10 Dec Working with Data in the Wildlife Computers Data Portal
Do you know what to do with your data after you download it from the Wildlife Computers Data Portal? Did you recover an instrument and need to figure out what to do with a full archive? Over the years, some of our amazing clients have fine-tuned their data management and analysis techniques and want to share their knowledge with the rest of the world!

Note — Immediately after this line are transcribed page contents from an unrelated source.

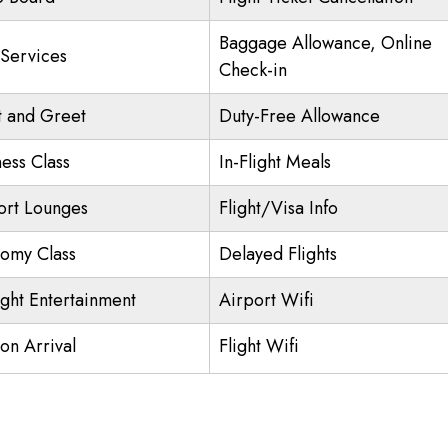
Baggage Allowance, Online
 Services
Check-in
 and Greet
Duty-Free Allowance
ness Class
In-Flight Meals
ort Lounges
Flight/Visa Info
omy Class
Delayed Flights
ight Entertainment
Airport Wifi
on Arrival
Flight Wifi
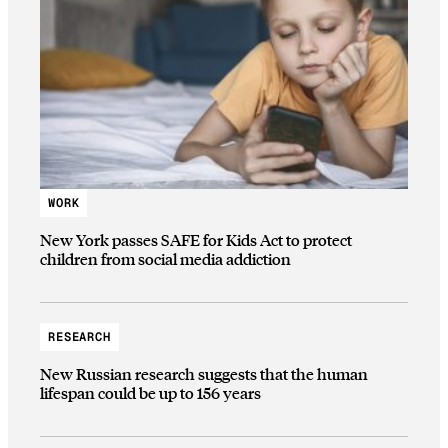
WORK
New York passes SAFE for Kids Act to protect
children from social media addiction
RESEARCH
New Russian research suggests that the human
lifespan could be up to 156 years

One question we often get asked is how to identify or predict dive locations for air-breathing critters. When you download the data from the Wildlife Computers Data Portal or from your tags, you have the *-Locations.csv file and a separate file that contains the dive data (e.g. Behavior.csv). For most of you the goal is to figure out how to combine the two types of data and predict where the dives are occurring. In this episode of “What To Do With Your Data,’ Josh London from NOAAs Polar Ecosystem Program, shares a vignette that takes you from a downloaded .zip file all the way to a predicted movement path for multiple animals and an animated figure to show it all off. You can find the vignette here: https://jmlondon.github.io/crwexampleakbs/analysis.html
Everything in this vignette is done in R, a free software environment for statistical computing, and uses the “tidyverse” philosophy and data structure. It also describes how to predict a movement path using the “crawl” package. The vignette itself comes with its own data to familiarize yourself with the functions before attempting to use it on your own data. The only thing I will add is that if you have behavior data that specify actual dive times (from Instrument Helper’s Dive Analysis program or from the Behavior.csv) you can use these specific times instead of predicting dives at a regular interval along the movement path.
Do you know how to do something neat with your data? Do you have an analysis method that you would like to share directly with other Wildlife Computers users? Let us know by emailing us at dataadmin@wildlifecomputers.com.
Dr. Kenady Wilson is Wildlife Computers resident biologist and data whisperer whose research focuses on quantitative applications for telemetry data. Dr. Wilson is the developer of new analysis methods for telemetry data and author of several research publications including her latest Estimating animal utilization densities using continuous-time Markov chain models. Her publications include work with Stellar sea lions, Harbor seals, and Hawaiian monk seals. She holds her Ph.D. from Duke University. She likes being outside with friends and family and hates it when people put nuts in baked goods.